NHSE has lost around 500 midwives this year, leaving shortages of over 2,000 across the maternity services, according to the Royal College of Midwives.

The APPG report, which heard from 120 respondees and a number of institutions over a six-week period, suggested that many maternity staff are now working in a constant state of fear of making a mistake and exhaustion, as chronic understaffing leaves them unable to provide more than the basic level of care.

The evidence submitted to the report clearly showed that ‘staffing shortages are severe, pervasive, and having a profound impact on maternity services’ and that service users were not being offered support such as smoking cessation and mental health services.

‘For many, crisis mode is now the norm,’ the report said. ‘We are seeing women’s choices curtailed, and antenatal and postnatal services squeezed. Even these steps leave staff overstretched.

‘All this results in a service where quality has been lost, and perhaps safety too. Staff report working in constant fear of something going wrong, made all the more likely by exhausted staff operating at their limits.’

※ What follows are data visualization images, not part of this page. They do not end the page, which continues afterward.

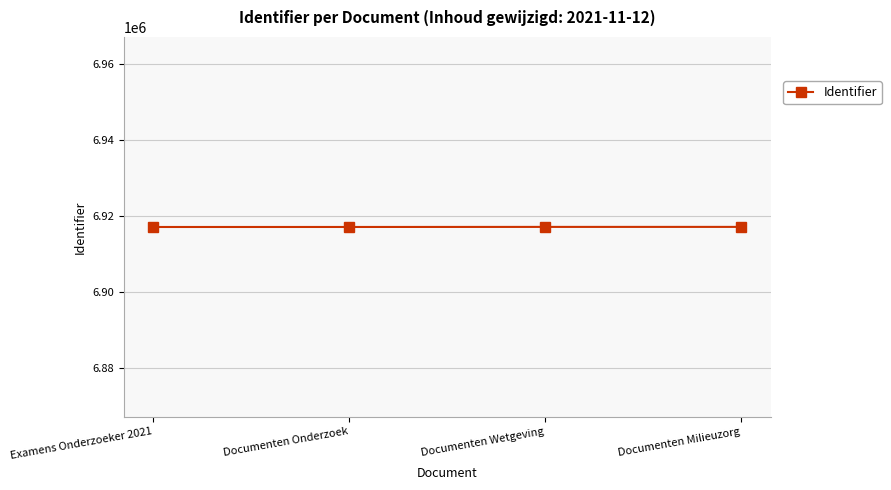

What is the maximum value shown in the chart?

6917153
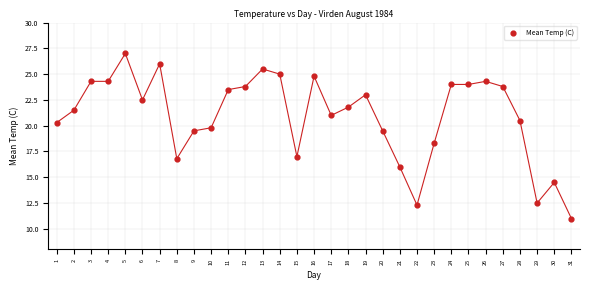

What is the range of X values (max minus min)?

30.0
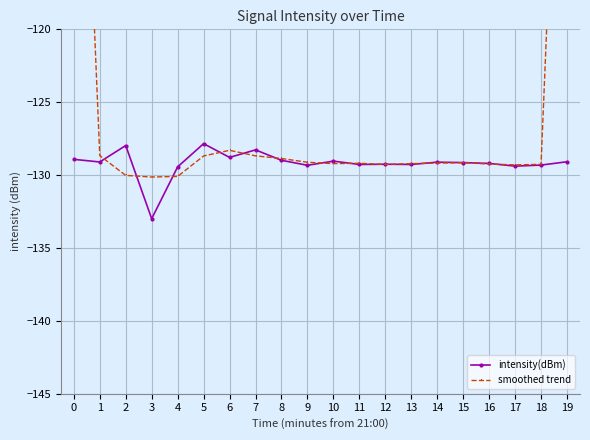

What is the difference between the highest and lowest values at 18?

0.1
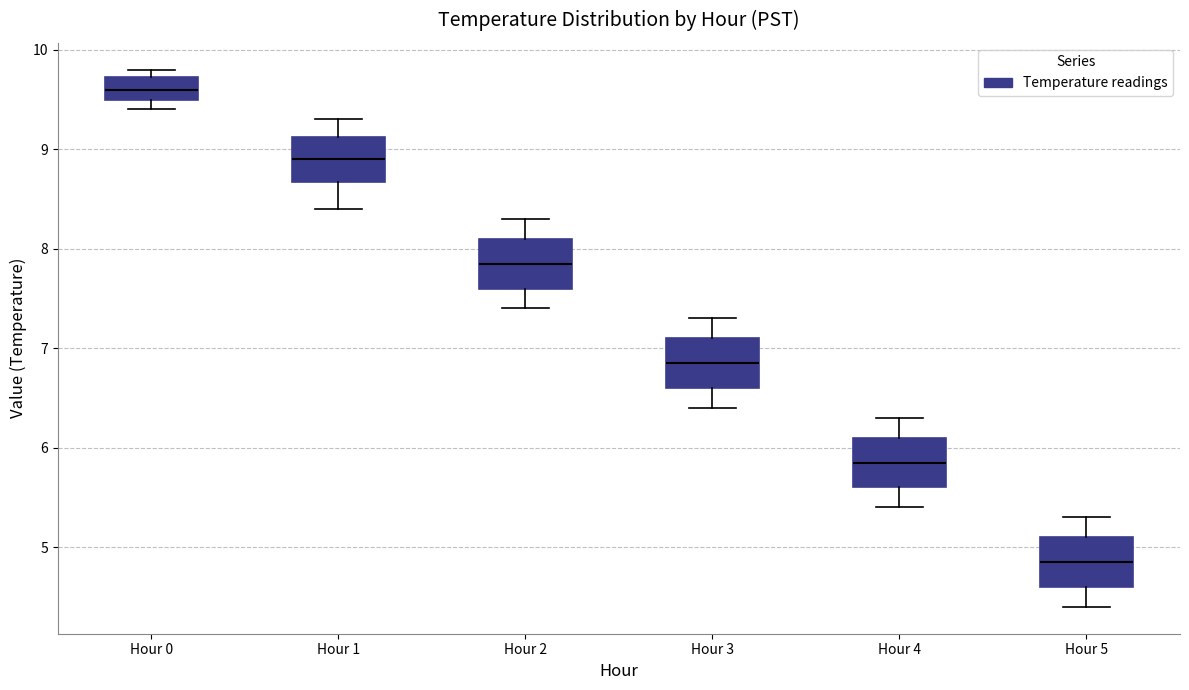

Reading left to right, transcribe this box plot: for each box, give where its median line is, the range the box spans, and where its two whiskers end, as read against the y-axis. The values are not printed on the chart, so give them approximately, as read against the axis.

Hour 0: median 9.6, box 9.5 to 9.7, whiskers 9.4 to 9.8
Hour 1: median 8.9, box 8.7 to 9.1, whiskers 8.4 to 9.3
Hour 2: median 7.9, box 7.6 to 8.1, whiskers 7.4 to 8.3
Hour 3: median 6.9, box 6.6 to 7.1, whiskers 6.4 to 7.3
Hour 4: median 5.9, box 5.6 to 6.1, whiskers 5.4 to 6.3
Hour 5: median 4.9, box 4.6 to 5.1, whiskers 4.4 to 5.3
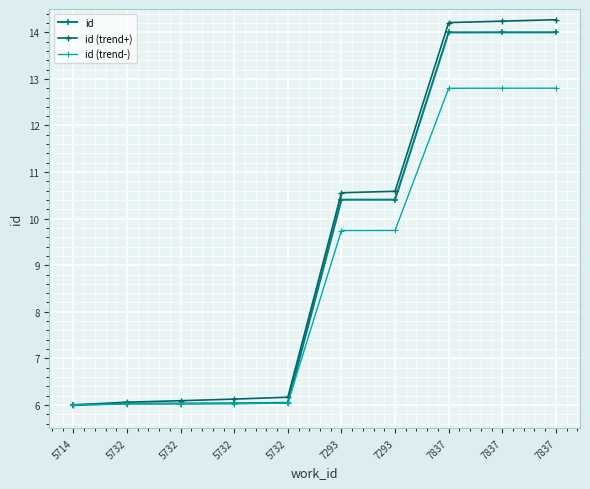

Which series has the largest total across all categories?

id (trend+)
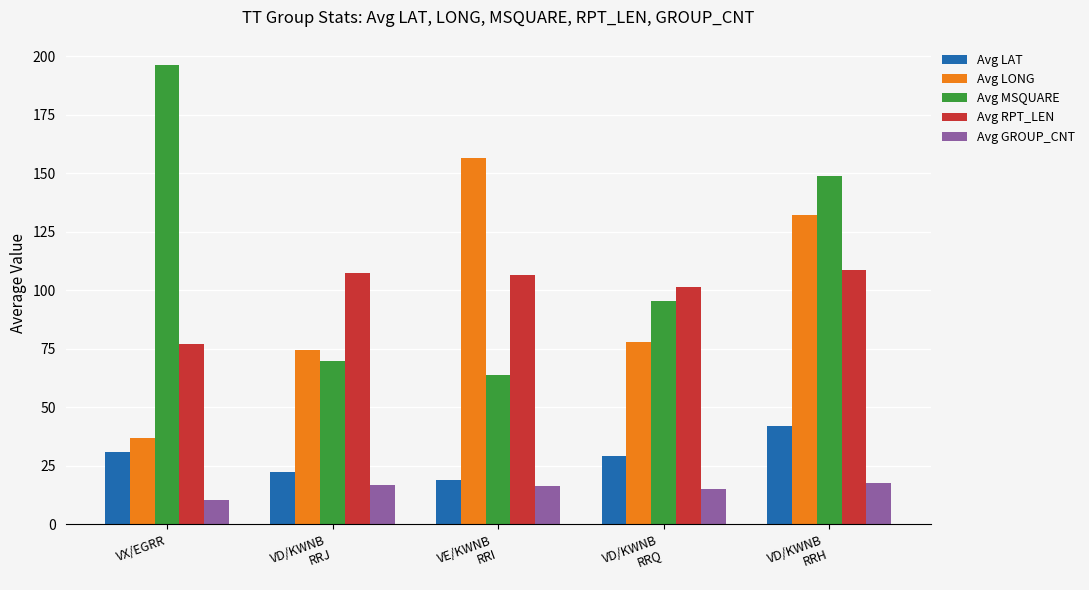

The Avg LONG series shows 89.8 at VE/KWNB
RRI. True or false?

False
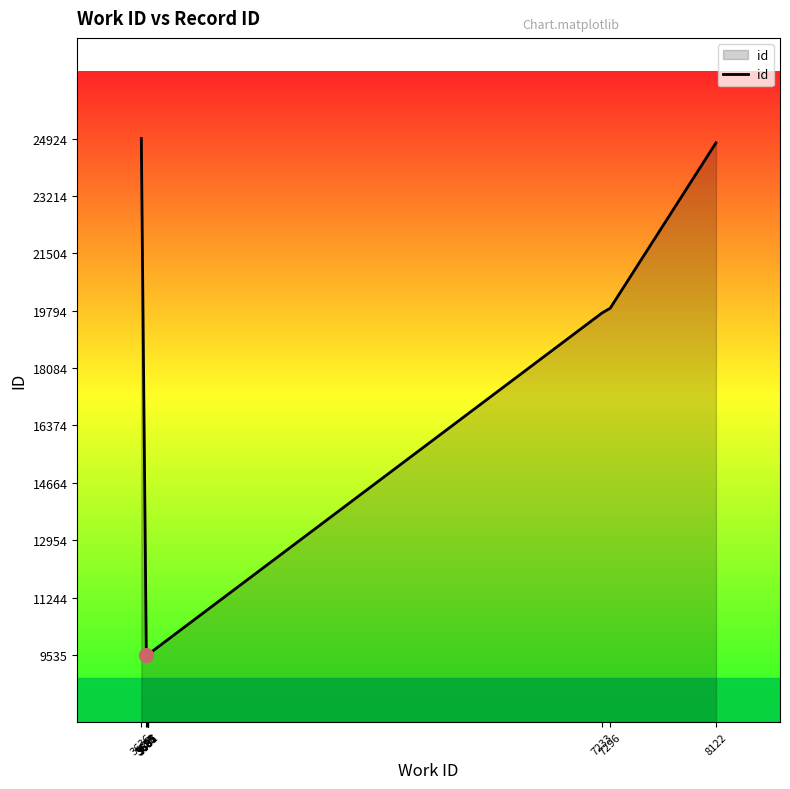

Does the chart have visible grid lines?

No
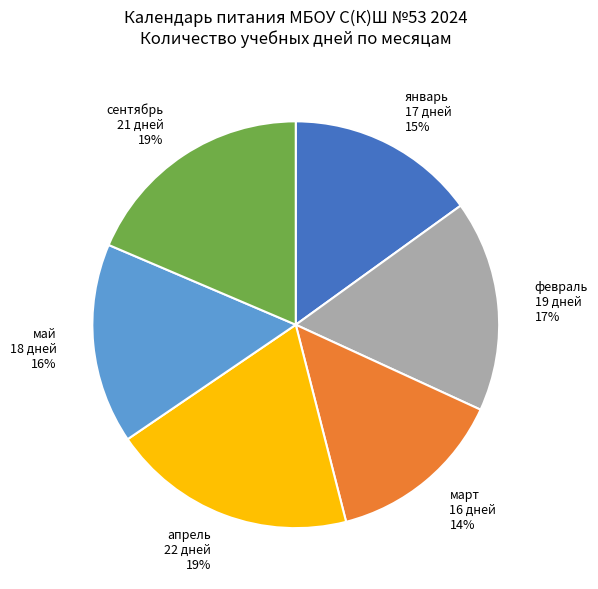

To the nearest percent, what percentage of the pie is апрель?

19%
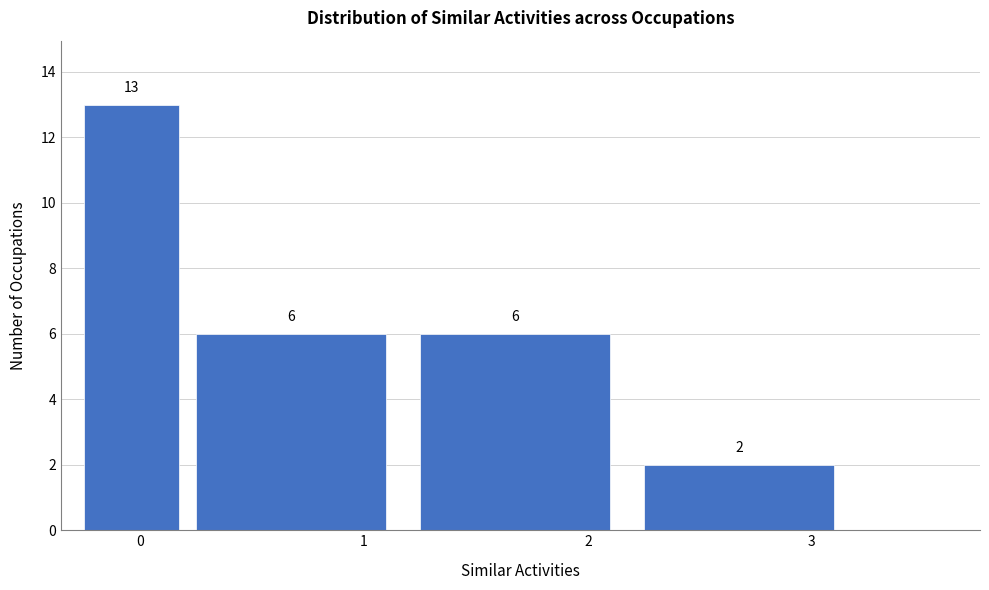

Reading left to right, transcribe all the data shown in this chart.

13	6	6	2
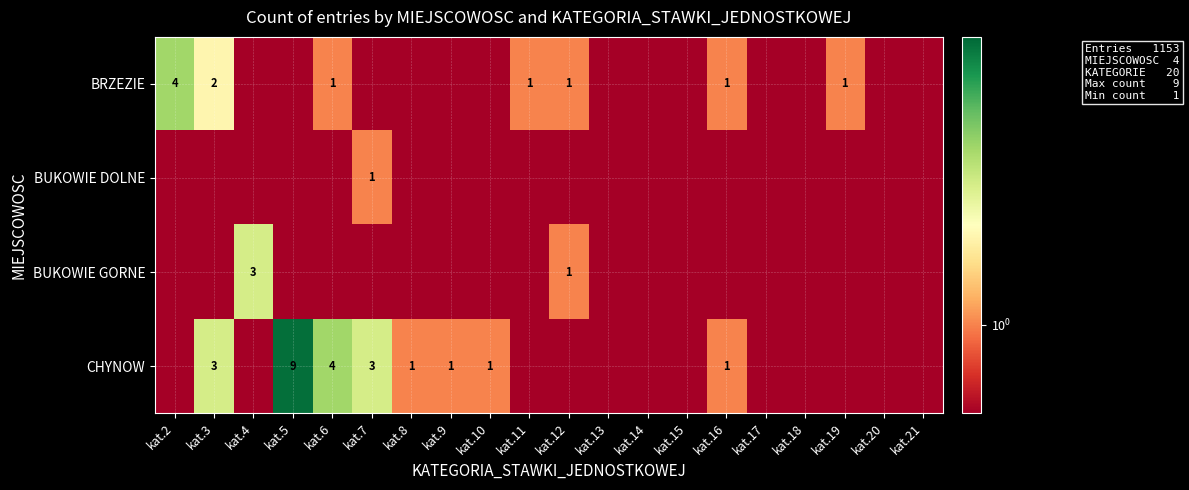

True or false: CHYNOW has a value of 0.0 at kat.4.

False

The report showed that a lack of nurses, as well as midwives, was contributing to the staffing shortages in maternity services. One midwife told the committee: ‘There are no nurses as well. Consultant neonatologists are doing nursing shifts.’

A consultant obstetrician told the committee: ‘Our level 3 unit is dangerously understaffed with skilled neonatal nurses.’

There were also frequent reports that maternity and nursery nurses were required to take on work that should have been assigned to staff with specialist training, creating a risk to patient wellbeing.

Gill Walton, chief executive of the Royal College of Midwives, said: ‘A serious, persistent and worsening shortage of midwives and other staff is having an impact on the safety and quality of care for women, babies and families.

‘Staff are working flat out and doing their best but they are burnt out, fragile and exhausted. The demands on them mean they cannot deliver the level of care they so desperately want to, and choice for women is being eroded.

‘This is why many are choosing to simply walk away from the NHS because they know they cannot deliver the right care, and for the sake of the own mental and physical health.’

Cherilyn Mackrory MP, co-chair of the APPG on Baby Loss, said: ‘This is a crucial report that highlights the impact staffing shortages on maternity and neonatal care services.

‘Following on from the Ockenden report, this report affirms yet again that investment is needed to ensure maternity and neonatal services are well staffed and supported so that we deliver the care women and families need.’